Why length should be such a strong predictor of these pharmacokinetic parameters is not clear from the data. It may simply be that the rate at which the clearance process proceeds is related to the length of the oligodeoxynucleotide. Alternatively, the clearance mechanism may differ for oligodeoxynucleotides of different lengths, and the underlying processes may proceed at different rates. Because there was no evidence of oligodeoxynucleotide metabolism, size-related differences in metabolic rate cannot be invoked to explain differences in AUC, clearance, or apparent volumes of distribution. It is also unlikely that differences in diffusion rates explain the relation with oligodeoxynucleotide length because diffusion rate is inversely proportional to the square root of the molecular weight of a molecule. If differences in diffusion rate played a major role in oligodeoxynucleotide pharmacokinetics, one would expect variables such as clearance to be inversely related to oligodeoxynucleotide length, which was not the case.
Although the AUC was significantly greater for the shorter oligodeoxynucleotides compared with the long oligodeoxynucleotide at the more distant T11 sampling site, the relation between AUC and oligodeoxynucleotide length was not as strong as at the sampling sites closer to the site of oligodeoxynucleotide injection. The reason for this is not entirely clear but may reflect the fact that oligodeoxynucleotide concentration at this site is more dependent on the rate of oligodeoxynucleotide movement from the injection site to the sampling site than is the case with the L1 and L4 sampling sites. Regardless of the explanation, the important observation is still that the longest oligodeoxynucleotide has the lowest AUC at all sampling sites.
More striking was that in the epidural space the AUC was so much less for the short oligodeoxynucleotide than for the two longer oligodeoxynucleotides. Whether this reflects more rapid clearance of the smaller oligodeoxynucleotide from the epidural space or reduced penetration of the spinal meninges is unclear.

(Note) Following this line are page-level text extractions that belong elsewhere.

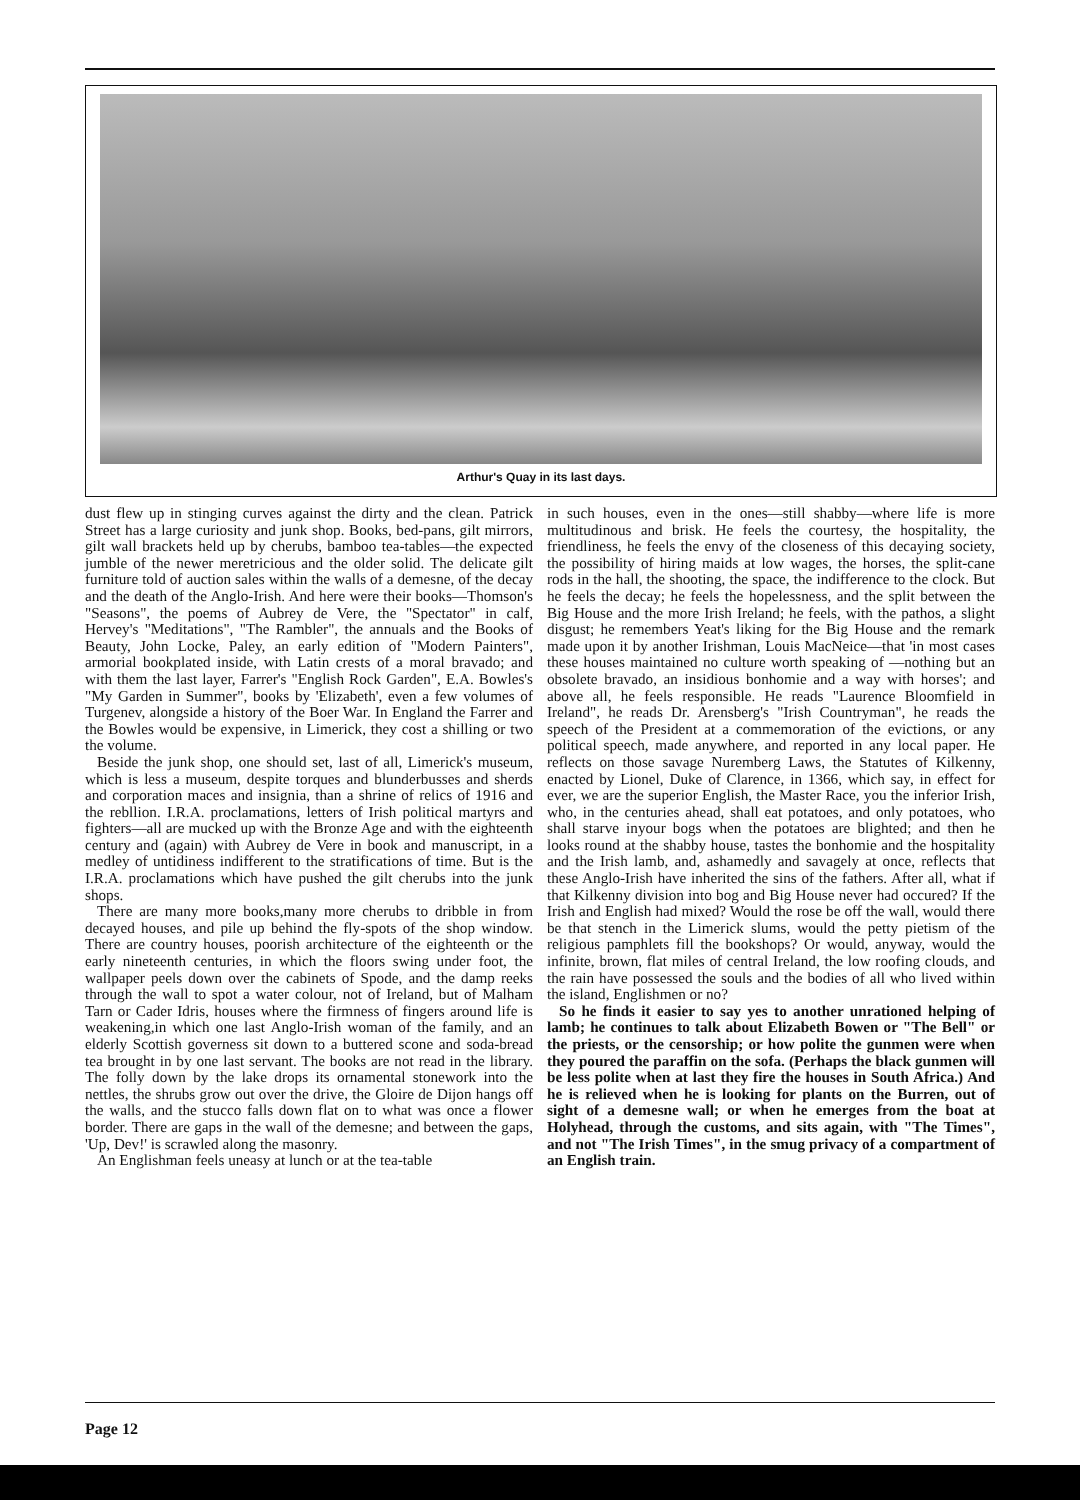Arthur's Quay in its last days.
dust flew up in stinging curves against the dirty and the clean. Patrick Street has a large curiosity and junk shop. Books, bed-pans, gilt mirrors, gilt wall brackets held up by cherubs, bamboo tea-tables—the expected jumble of the newer meretricious and the older solid. The delicate gilt furniture told of auction sales within the walls of a demesne, of the decay and the death of the Anglo-Irish. And here were their books—Thomson's "Seasons", the poems of Aubrey de Vere, the "Spectator" in calf, Hervey's "Meditations", "The Rambler", the annuals and the Books of Beauty, John Locke, Paley, an early edition of "Modern Painters", armorial bookplated inside, with Latin crests of a moral bravado; and with them the last layer, Farrer's "English Rock Garden", E.A. Bowles's "My Garden in Summer", books by 'Elizabeth', even a few volumes of Turgenev, alongside a history of the Boer War. In England the Farrer and the Bowles would be expensive, in Limerick, they cost a shilling or two the volume.
Beside the junk shop, one should set, last of all, Limerick's museum, which is less a museum, despite torques and blunderbusses and sherds and corporation maces and insignia, than a shrine of relics of 1916 and the rebllion. I.R.A. proclamations, letters of Irish political martyrs and fighters—all are mucked up with the Bronze Age and with the eighteenth century and (again) with Aubrey de Vere in book and manuscript, in a medley of untidiness indifferent to the stratifications of time. But is the I.R.A. proclamations which have pushed the gilt cherubs into the junk shops.
There are many more books,many more cherubs to dribble in from decayed houses, and pile up behind the fly-spots of the shop window. There are country houses, poorish architecture of the eighteenth or the early nineteenth centuries, in which the floors swing under foot, the wallpaper peels down over the cabinets of Spode, and the damp reeks through the wall to spot a water colour, not of Ireland, but of Malham Tarn or Cader Idris, houses where the firmness of fingers around life is weakening,in which one last Anglo-Irish woman of the family, and an elderly Scottish governess sit down to a buttered scone and soda-bread tea brought in by one last servant. The books are not read in the library. The folly down by the lake drops its ornamental stonework into the nettles, the shrubs grow out over the drive, the Gloire de Dijon hangs off the walls, and the stucco falls down flat on to what was once a flower border. There are gaps in the wall of the demesne; and between the gaps, 'Up, Dev!' is scrawled along the masonry.
An Englishman feels uneasy at lunch or at the tea-table
in such houses, even in the ones—still shabby—where life is more multitudinous and brisk. He feels the courtesy, the hospitality, the friendliness, he feels the envy of the closeness of this decaying society, the possibility of hiring maids at low wages, the horses, the split-cane rods in the hall, the shooting, the space, the indifference to the clock. But he feels the decay; he feels the hopelessness, and the split between the Big House and the more Irish Ireland; he feels, with the pathos, a slight disgust; he remembers Yeat's liking for the Big House and the remark made upon it by another Irishman, Louis MacNeice—that 'in most cases these houses maintained no culture worth speaking of —nothing but an obsolete bravado, an insidious bonhomie and a way with horses'; and above all, he feels responsible. He reads "Laurence Bloomfield in Ireland", he reads Dr. Arensberg's "Irish Countryman", he reads the speech of the President at a commemoration of the evictions, or any political speech, made anywhere, and reported in any local paper. He reflects on those savage Nuremberg Laws, the Statutes of Kilkenny, enacted by Lionel, Duke of Clarence, in 1366, which say, in effect for ever, we are the superior English, the Master Race, you the inferior Irish, who, in the centuries ahead, shall eat potatoes, and only potatoes, who shall starve inyour bogs when the potatoes are blighted; and then he looks round at the shabby house, tastes the bonhomie and the hospitality and the Irish lamb, and, ashamedly and savagely at once, reflects that these Anglo-Irish have inherited the sins of the fathers. After all, what if that Kilkenny division into bog and Big House never had occured? If the Irish and English had mixed? Would the rose be off the wall, would there be that stench in the Limerick slums, would the petty pietism of the religious pamphlets fill the bookshops? Or would, anyway, would the infinite, brown, flat miles of central Ireland, the low roofing clouds, and the rain have possessed the souls and the bodies of all who lived within the island, Englishmen or no?
So he finds it easier to say yes to another unrationed helping of lamb; he continues to talk about Elizabeth Bowen or "The Bell" or the priests, or the censorship; or how polite the gunmen were when they poured the paraffin on the sofa. (Perhaps the black gunmen will be less polite when at last they fire the houses in South Africa.) And he is relieved when he is looking for plants on the Burren, out of sight of a demesne wall; or when he emerges from the boat at Holyhead, through the customs, and sits again, with "The Times", and not "The Irish Times", in the smug privacy of a compartment of an English train.
Page 12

The potential clinical significance of the strong dependence of some pharmacokinetic variables on oligodeoxynucleotide length is that it offers the potential of manipulating oligodeoxynucleotide pharmacokinetics for clinical advantage. For example, given that shorter oligodeoxynucleotide lengths persisted longer in the CSF, the use of a shorter oligodeoxynucleotide would be expected to result in greater distribution in the CSF, with correspondingly greater exposure of the underlying spinal cord to the oligodeoxynucleotide. Conversely, longer oligodeoxynucleotide sequences would be expected to have a more limited distribution. Of course, the antisense efficacy of oligodeoxynucleotides is related to their length; therefore there are limits to the extent that the length of any oligodeoxynucleotide can be manipulated without losing antisense efficacy. However, within those limits, which vary among oligodeoxynucleotides, changes in length may be an effective means to influence intrathecal distribution.
In summary, this is the first study to examine the pharmacokinetic behavior of oligodeoxynucleotides in the intrathecal space. The principal finding was that intrathecal but not epidural pharmacokinetics are largely determined by oligodeoxynucleotide length. This may be of significance in the future when designing oligodeoxynucleotides for clinical use.